Delivering a 5.5 per cent pay settlement, to make progress on closing the public-private sector pay gap and possibly resolve industrial disputes, would cost £5 billion more than the 3.5 per cent pay increase that departments say they can afford within current budgets.
The Chancellor is also under pressure to revisit plans for corporation tax, with April bringing the end of the ‘super deduction’ on firms’ investment and the start of a six percentage point rise in the headline corporation tax rate.
The Foundation notes that cancelling the planned rise in corporation tax, a key component of Trussonomics which Jeremy Hunt ‘uncancelled’ in his first act as Chancellor last October, would be costly (£12-16 billion) with little impact on growth.
A more growth-friendly alternative could be to allow firms to fully expense investment costs against their tax liabilities. This would also have significant upfront costs (£11 billion) but do more to raise investment in the long run.

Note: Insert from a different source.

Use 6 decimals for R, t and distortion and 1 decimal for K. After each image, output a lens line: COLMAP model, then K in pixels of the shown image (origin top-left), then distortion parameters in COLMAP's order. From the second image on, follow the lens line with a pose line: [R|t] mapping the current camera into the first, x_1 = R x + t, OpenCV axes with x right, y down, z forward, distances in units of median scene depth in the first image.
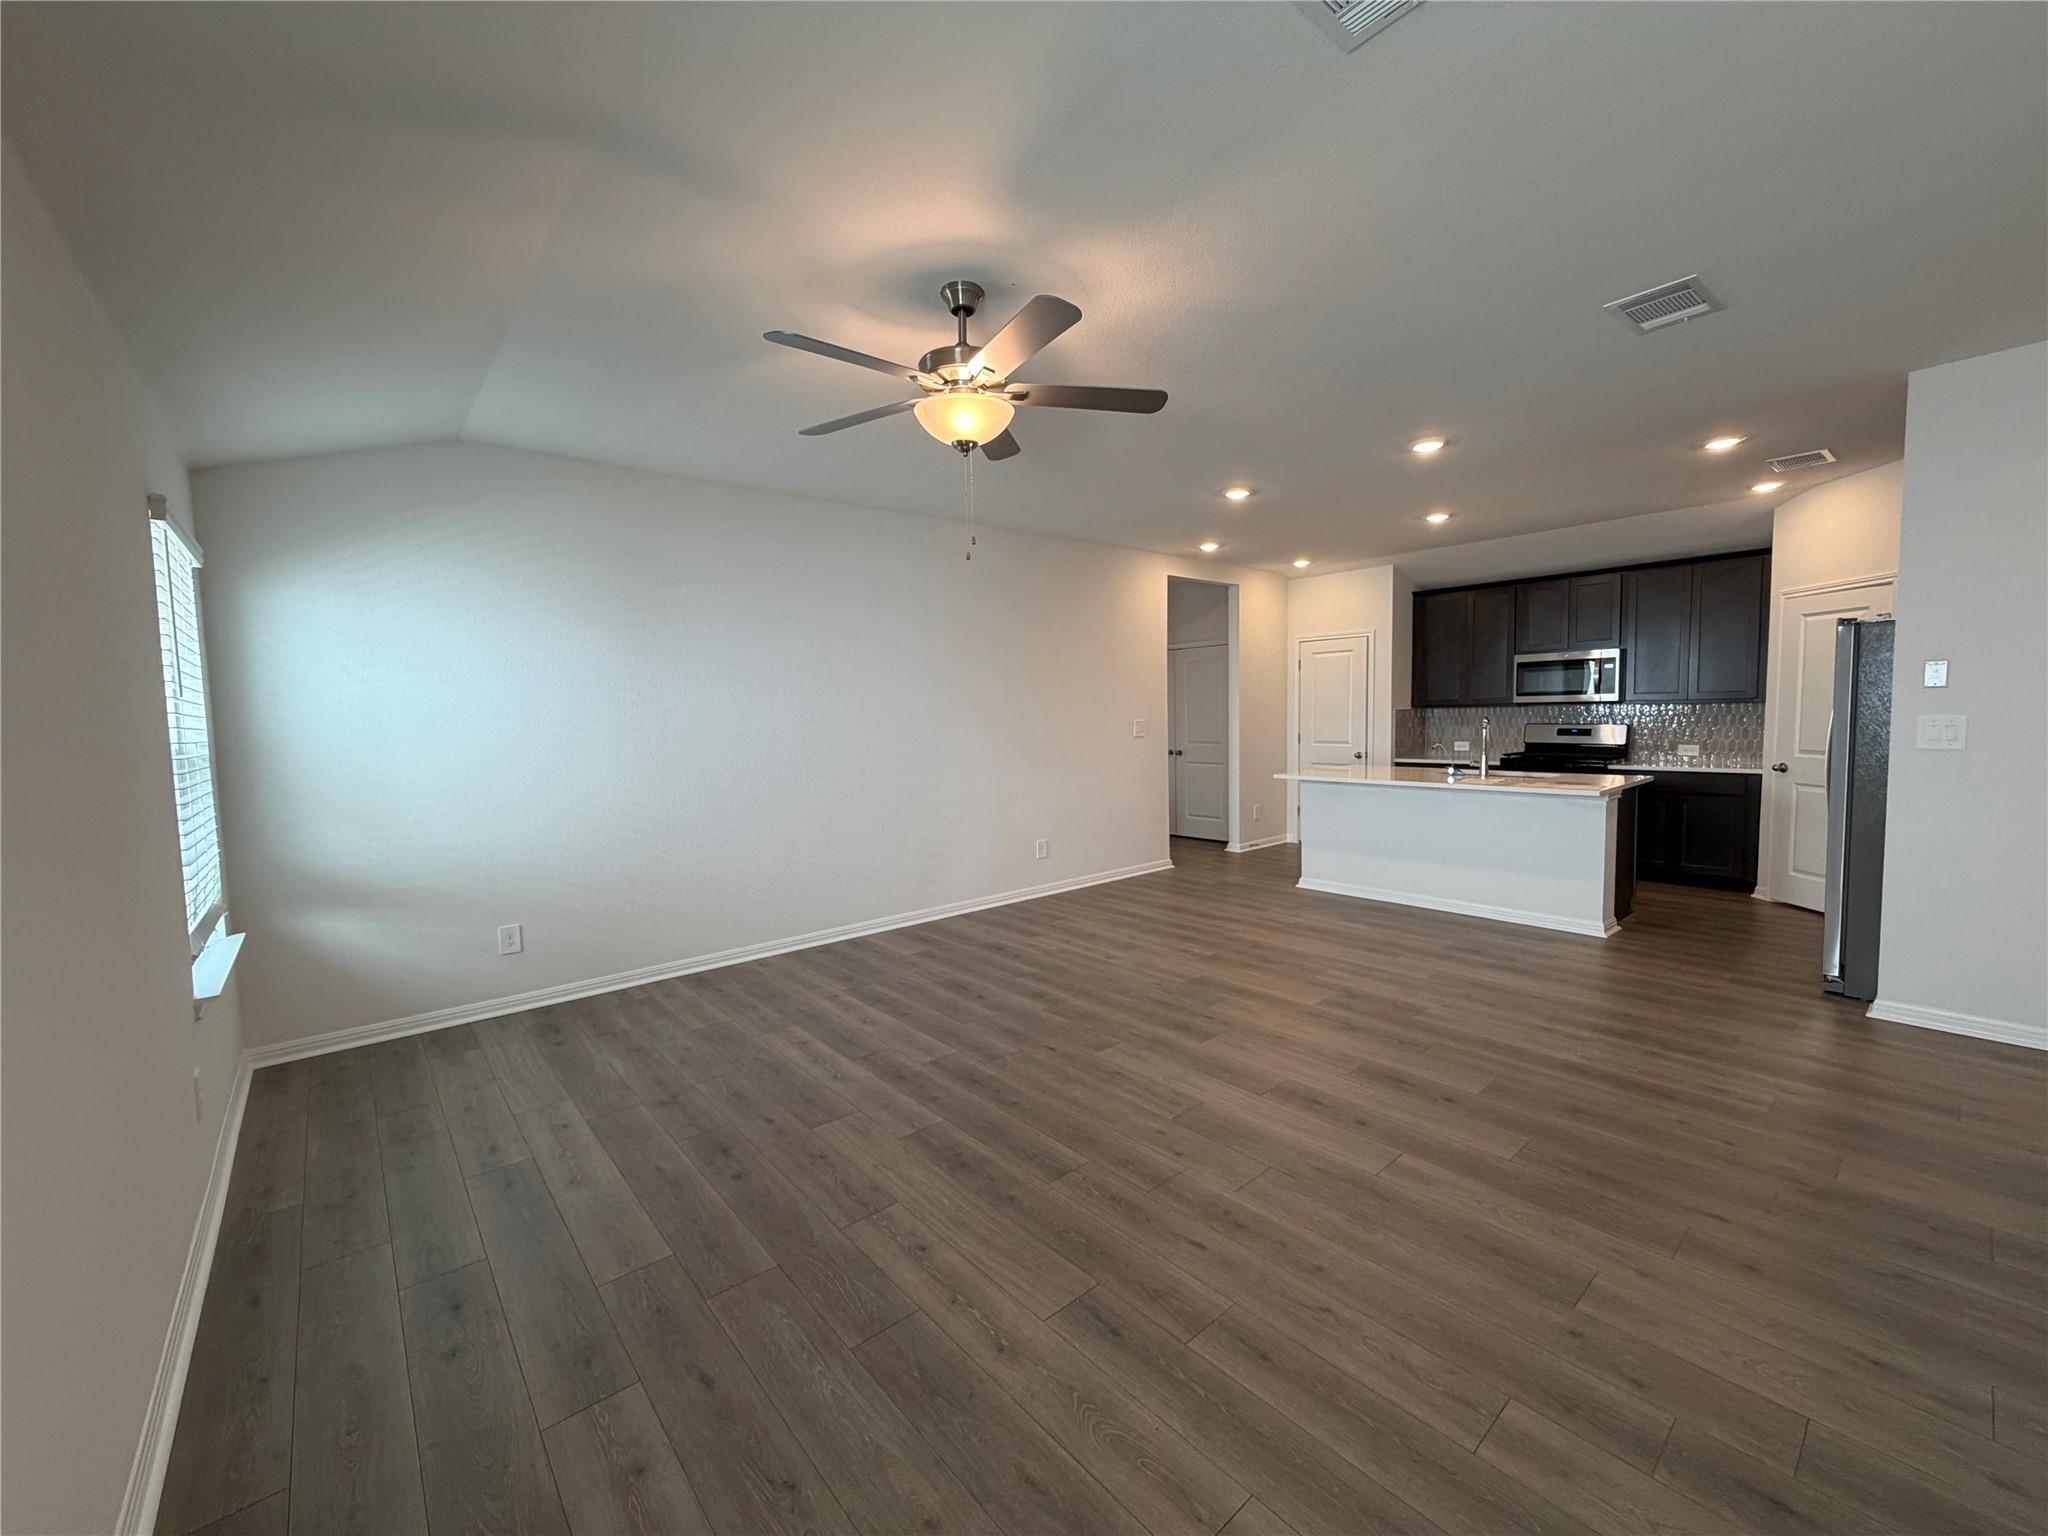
lens RADIAL K [[819.9, 0, 1024.0], [0, 819.9, 768.0], [0, 0, 1]] dist [0.000080, 0.000039]
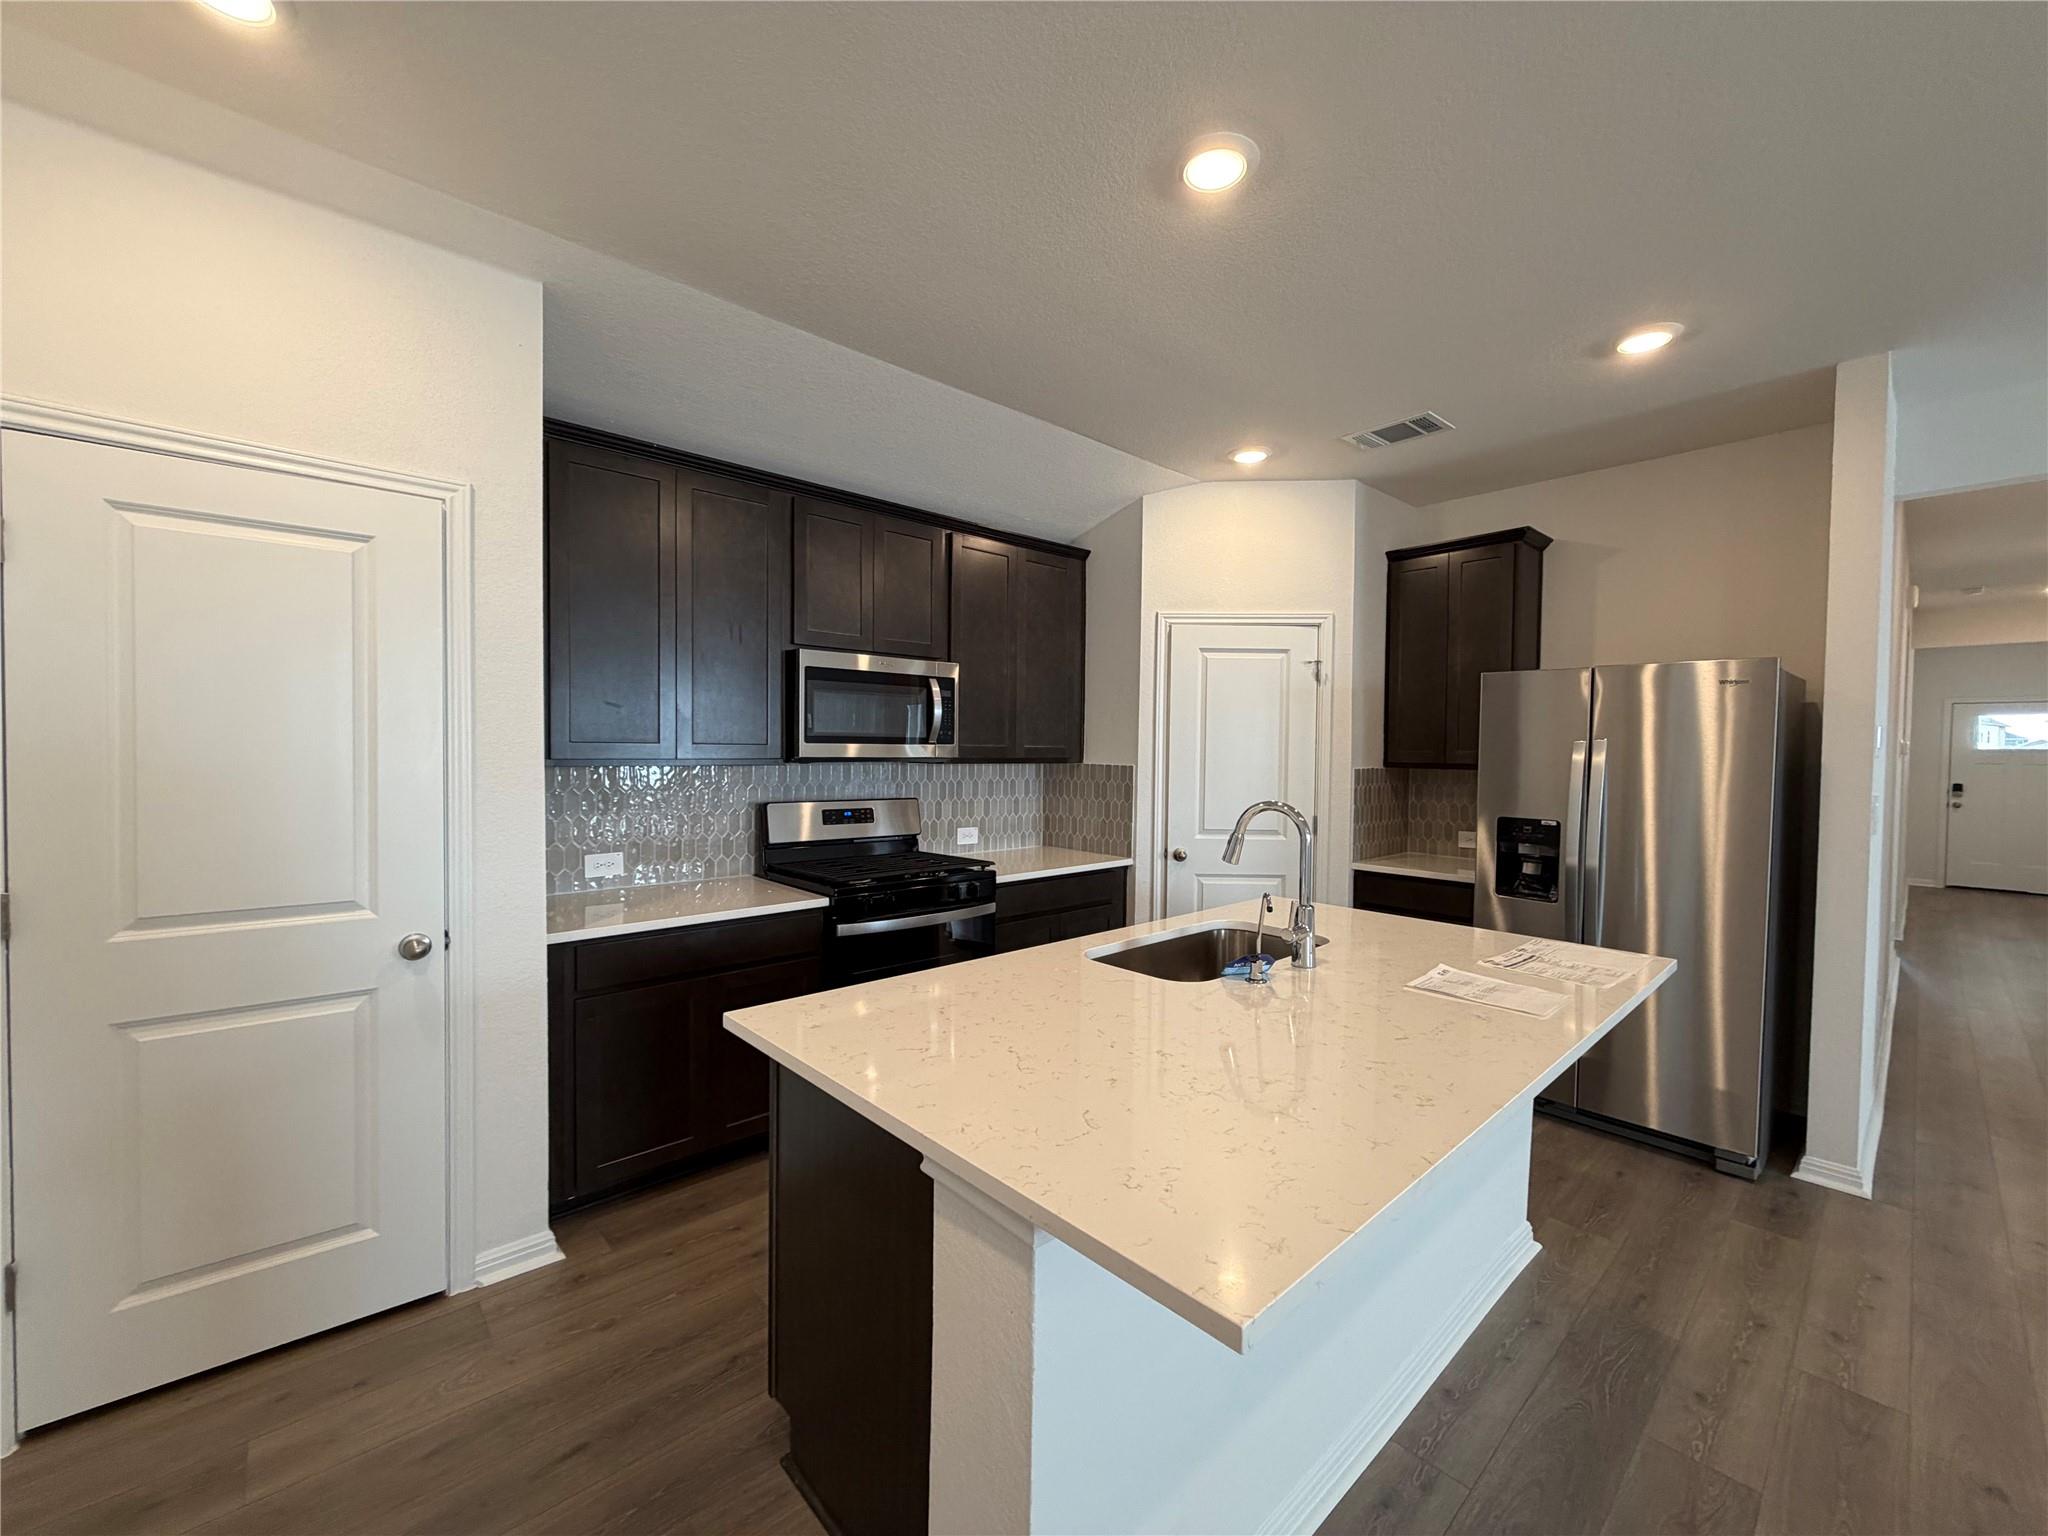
lens RADIAL K [[804.8, 0, 1024.0], [0, 804.8, 768.0], [0, 0, 1]] dist [0.000916, 0.000043]
pose [[-0.021768, 0.002982, 0.999759, 0.166555], [0.064685, 0.997904, -0.001568, -0.065973], [-0.997668, 0.064636, -0.021916, 0.901278]]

Finally, the Foundation says the Chancellor’s focus on boosting workforce participation will see him considering policy options including:
- Discouraging early retirements by increasing the age at which tax-relieved private pension wealth can be accessed.
- Encouraging parents into work by introducing a Work Allowance in Universal Credit for second earners, costing £2.1 billion. Alternatively, the Chancellor could extend free childcare to 1- and 2- year olds. This would cost £3-6 billion and deliver an income boost to middle-and-higher income families, rather than an employment boost to lower-income families.
- Supporting those with ill-health by stopping people from having an extra Work Capability Assessment (WCA) if they enter work, or taking the far more radical route of scrapping WCA altogether.
While boosting workforce participation will be tough, the Government can take encouragement from the UK’s past success. Between 1999 and 2019, participation rose by 22 percentage points for women aged 55-64, while the disability employment gap fell by 5 percentage points between 2013 and 2022.
Cara Pacitti, Senior Economist at the Resolution Foundation, said:
“The Chancellor will want his upcoming Budget to signal a new, lower inflation and higher growth, phase for the UK economy. And there has certainly been some good news with the economy expected to be bigger and borrowing lower this year than feared.
“But there is no escape from having to focus on the cost-of-living crisis that families are still living through. Jeremy Hunt is likely to act to prevent April’s spikes in energy bills and fuel duty.
“Looking further ahead, the Chancellor needs to end public sector pay disputes and wrestle with the UK’s stagnant economic growth, by focusing on encouraging more firms to invest, and people to work.”